English author and critic (1857–1926)

Clement King Shorter (19 July 1857 - 19 November 1926) was a British journalist and literary critic. After editing the Illustrated London News, Shorter founded and edited The Sketch, The Sphere, and Tatler.

==Biography==
Shorter was born on 19 July 1857 in Southwark, in London, the youngest of three boys. The son of Richard and Elizabeth Shorter, young Clement attended school from 1863 to 1871 in Downham Market, Norfolk. He was still quite young when his father died in Melbourne, Colony of Victoria, where he had gone in an attempt to make a better life for his young family.

Once finished with his schooling, Shorter spent four years working for several booksellers and publishers on Paternoster Row in London. In 1877, he found himself working in the Exchequer and Audit Department at Somerset House, as a low-level clerk.

Shorter married twice, first to Dora Sigerson, an Irish poet. He married her in 1896, and she died in 1918. In 1920, he remarried, to a woman from Penzance, named Annie Doris Banfield. Survived by his wife and daughter, he died on 19 November 1926, at his home at Great Missenden, Buckinghamshire.

==Career==

===In journalism===
Shorter's career in journalism began in 1888, when he began working as a sub-editor for the Penny Illustrated Paper. At that time, he was also writing for The Star, a weekly column about books. By 1890, he had resigned his clerical position at Somerset House, to focus solely on his journalistic endeavours.

An important influence on the English pictorial press, in 1891 he became editor of the Illustrated London News. By 1893, he had founded and edited The Sketch. In 1900, he founded The Sphere, which he edited up until his death in 1926. During this time, Shorter maintained writing his controversial weekly column, 'A Literary Letter'. He described the content of the two papers he edited during this time (first, The Sphere, and shortly thereafter, Tatler) as "on more frivolous lines."

In addition to founding Sketch and The Sphere, he was also the founder of Tatler.

===As an author, literary critic, and collector===
Shorter was an avid collector, particularly of the works of the Brontë sisters. It led to some of his best-known works, including two about Charlotte Brontë, and two more about the Brontë family. Shorter also edited Elizabeth Gaskell's The Life of Charlotte Brontë in 1899.

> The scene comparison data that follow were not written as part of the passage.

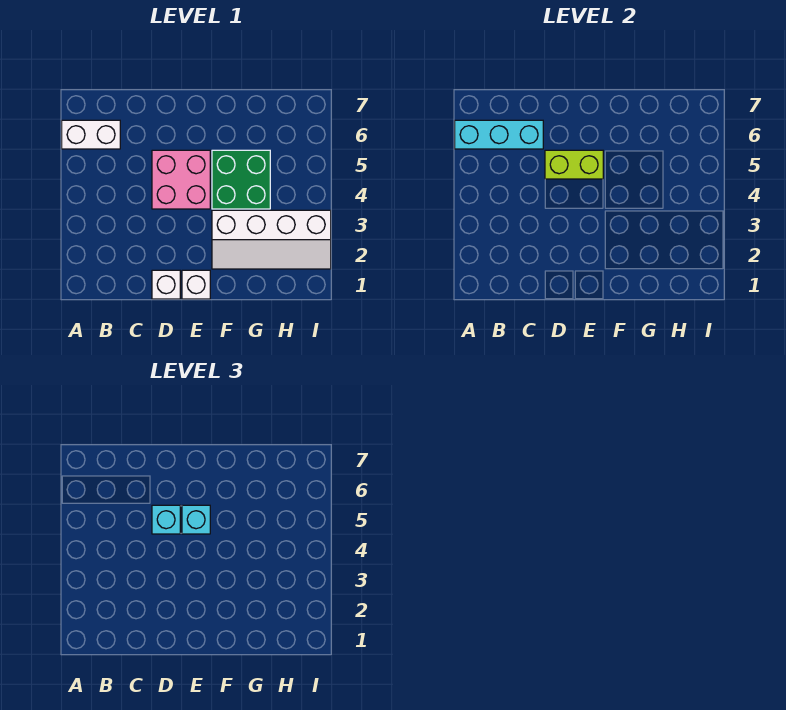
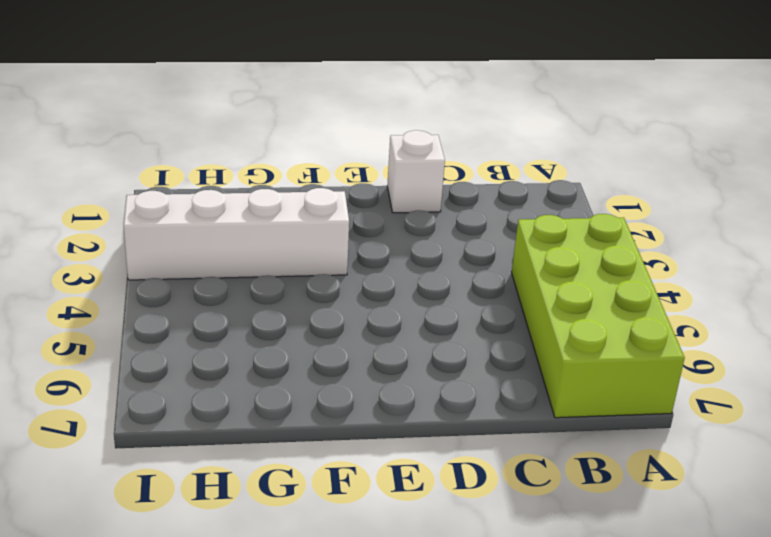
lime brick A4:B7 level 1 -> white brick A6:B6 level 1
none -> pink brick D4:E5 level 1
none -> white brick E1 level 1

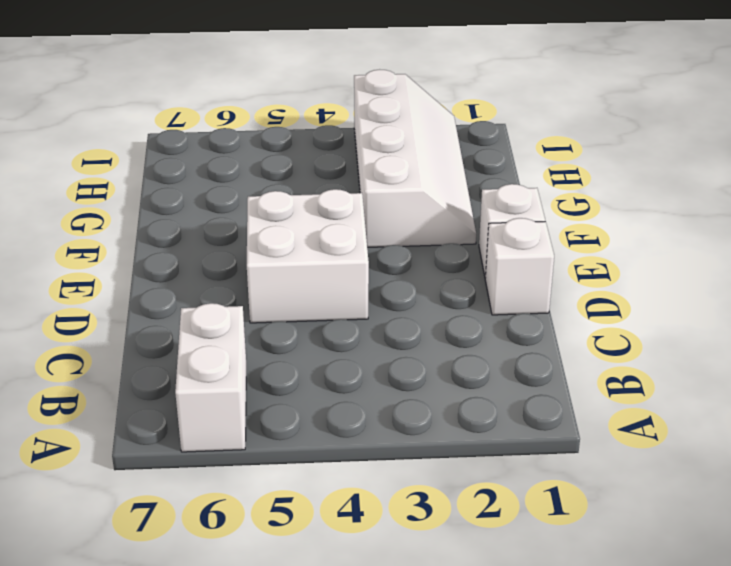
white brick D4:E5 level 1 -> pink brick D4:E5 level 1
none -> green brick F4:G5 level 1
none -> cyan brick A6:C6 level 2

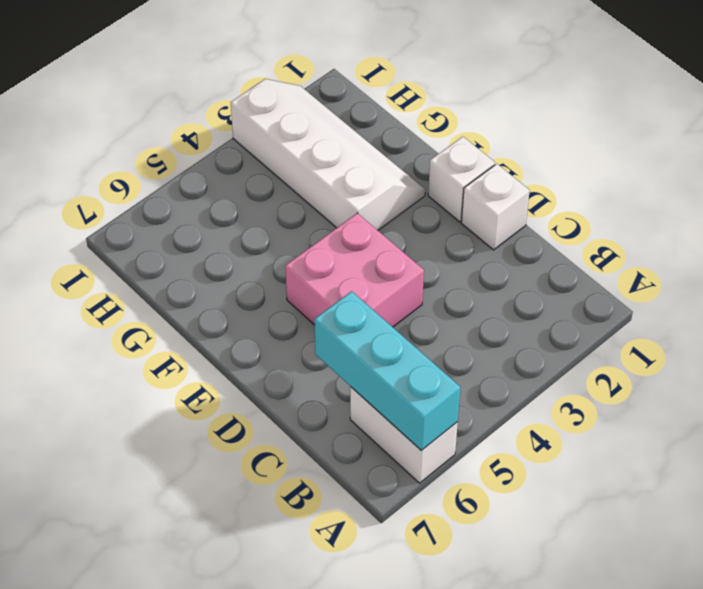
none -> green brick F4:G5 level 1
none -> lime brick D5:E5 level 2

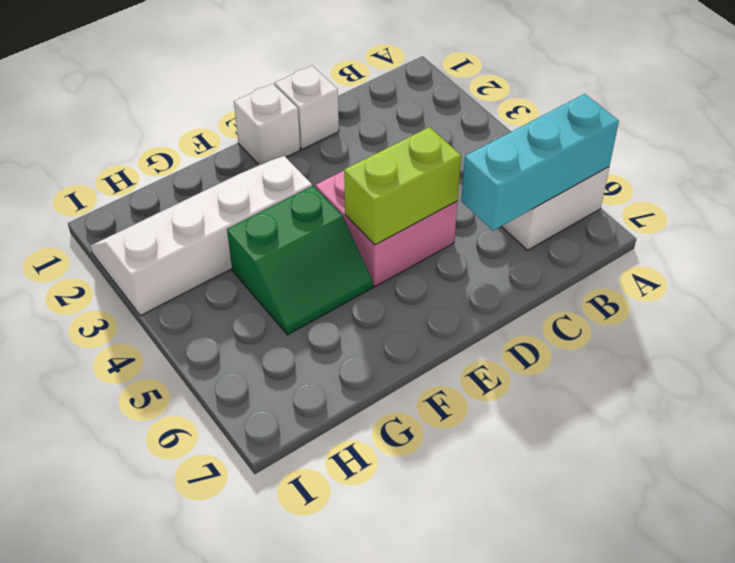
green slope F4:G5 level 1 top 4 -> green brick F4:G5 level 1
none -> cyan brick D5 level 3
none -> cyan brick E5 level 3

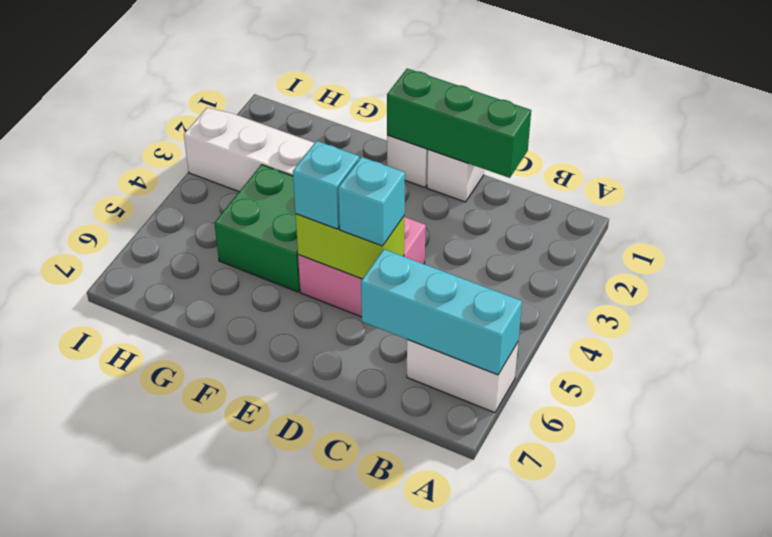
green brick C1:E1 level 2 -> none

Shorter's works of literary criticism include The Brontës and their Circle (1896), Immortal Memories (1907), The Brontës: Life and Letters (1908), and George Borrow and his Circle (1913). He also wrote books about Napoleon, two about George Borrow, and a volume of addresses and essays. His last published work was C. K. S.: an Autobiography, which was edited by John Malcolm Bulloch, and published posthumously, in 1927.